Histidine participates in synthesizing the neurotransmitter histamine, which functions in the immune system, digestion, sleep, and sexual function.
Isoleucine functions in muscle metabolism, the immune system, hemoglobin synthesis, and energy regulation.
Leucine assists in the production of growth hormones, muscle growth and repair, wound healing, and energy production as an involvement in calcium and immune function.
Methionine is involved in tissue growth, metabolism, and detoxification as well as absorption of essential minerals such as zinc and selenium.
Pheylalanine has an essential role in production of neurotransmitters, including dopamine, epinephrine, and norepinephrine, and in the production of other amino acids.
Threonine has a role in collagen and elastin production needed for skin and connective tissue, blood clot formation, fat metabolism, and immune function.
Tryptophan is involved in nitrogen balance in the body and in the production of the neurotransmitter serotonin.
Valine is involved in muscle growth, tissue regeneration, and the production of energy.
The 11 nonessential amino acids are alanine, arginine, asparagine, aspartic acid, cysteine, glutamic acid, glutamine, glycine, proline, serine, and tyrosine. Amino acids that are considered essential when a person is ill or stressed out are called conditional amino acids. Conditional amino acids include arginine, cysteine, glutamine, tyrosine, glycine, ornithine, proline, and serine.
All 20 amino acids have roles in the nervous system. Examples of amino acids that function in the nervous system:
- L-glutamate, ionic form of the amino acid glutamic acid, is the main excitatory neurotransmitter in the central nervous system (CNS). Nerves that signal via L-glutamate, glutamatergic synapses, account for 80-90 percent of synapses in the brain and 60 percent of synapses in the CNS.
- Aspartate is a structural homologue of glutamate, which may function as a neurotransmitter. Glutamine participates as a neurotransmitter in the glutamate/GABA-glutamine cycle, in astrocyte cells.
- L-Cysteine is a precursor for glutathione, the body’s main antioxidant. L-Cysteine can also be released by neuron depolarization in a Ca2+ dependent manner, activate NMDA receptors and be taken up by neurons and glia.

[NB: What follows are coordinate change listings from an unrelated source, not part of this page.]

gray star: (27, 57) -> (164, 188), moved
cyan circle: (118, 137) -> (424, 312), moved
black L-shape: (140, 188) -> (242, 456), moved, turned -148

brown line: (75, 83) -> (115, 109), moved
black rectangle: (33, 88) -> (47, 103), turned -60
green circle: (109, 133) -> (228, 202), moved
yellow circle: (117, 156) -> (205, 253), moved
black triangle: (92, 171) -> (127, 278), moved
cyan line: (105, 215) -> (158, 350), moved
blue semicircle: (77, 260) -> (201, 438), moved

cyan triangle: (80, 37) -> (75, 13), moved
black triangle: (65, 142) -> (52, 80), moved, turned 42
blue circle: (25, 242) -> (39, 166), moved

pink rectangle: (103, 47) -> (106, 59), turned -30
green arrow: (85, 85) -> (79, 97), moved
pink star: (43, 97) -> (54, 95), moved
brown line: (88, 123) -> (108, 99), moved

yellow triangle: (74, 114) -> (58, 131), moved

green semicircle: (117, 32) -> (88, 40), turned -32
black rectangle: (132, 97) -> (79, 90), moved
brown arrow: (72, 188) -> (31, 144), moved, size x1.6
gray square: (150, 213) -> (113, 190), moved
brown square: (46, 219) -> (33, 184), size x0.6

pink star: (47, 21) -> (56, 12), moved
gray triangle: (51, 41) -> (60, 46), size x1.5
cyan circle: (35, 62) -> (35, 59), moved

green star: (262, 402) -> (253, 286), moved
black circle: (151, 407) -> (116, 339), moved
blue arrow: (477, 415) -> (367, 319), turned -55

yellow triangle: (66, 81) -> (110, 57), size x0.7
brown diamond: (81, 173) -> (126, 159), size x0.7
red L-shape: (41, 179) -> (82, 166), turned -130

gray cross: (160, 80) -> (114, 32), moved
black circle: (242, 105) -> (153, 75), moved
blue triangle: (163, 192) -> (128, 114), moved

- L-Proline is a non-essential amino acid that can be synthesized from L-glutamate. L-Proline is a neuromodulator and fulfills many criteria for a neurotransmitter. Hyperprolinemia is a genetic condition that causes impaired proline metabolism which results in high levels of proline. Symptoms of the condition include seizures, hypolocomotion, learning and other cognitive deficits and an increased risk of schizophrenia.
- γ-Aminobutyric acid (GABA) is the major inhibitory neurotransmitter in the brain and is not used in proteogenesis. GABA is synthesized from glutamate by glutamate decarboxylase. Aberrant GABA signaling is implicated in epilepsy, late-stage Alzheimer’s disease, anxiety disorders, schizophrenia and Huntington’s disease.
- L-Lysine is transported into the CNS by multiple amino acid transporters and has neuromodulatory effects on GABAergic transmission of nerve sigals.
- Both enantiomers of serine, L-Serine, and D-Serine are neurologically active. L-Serine is synthesized in the brain by astrocytes and deficiencies in this molecule have been linked to developmental disorders and neuropathies.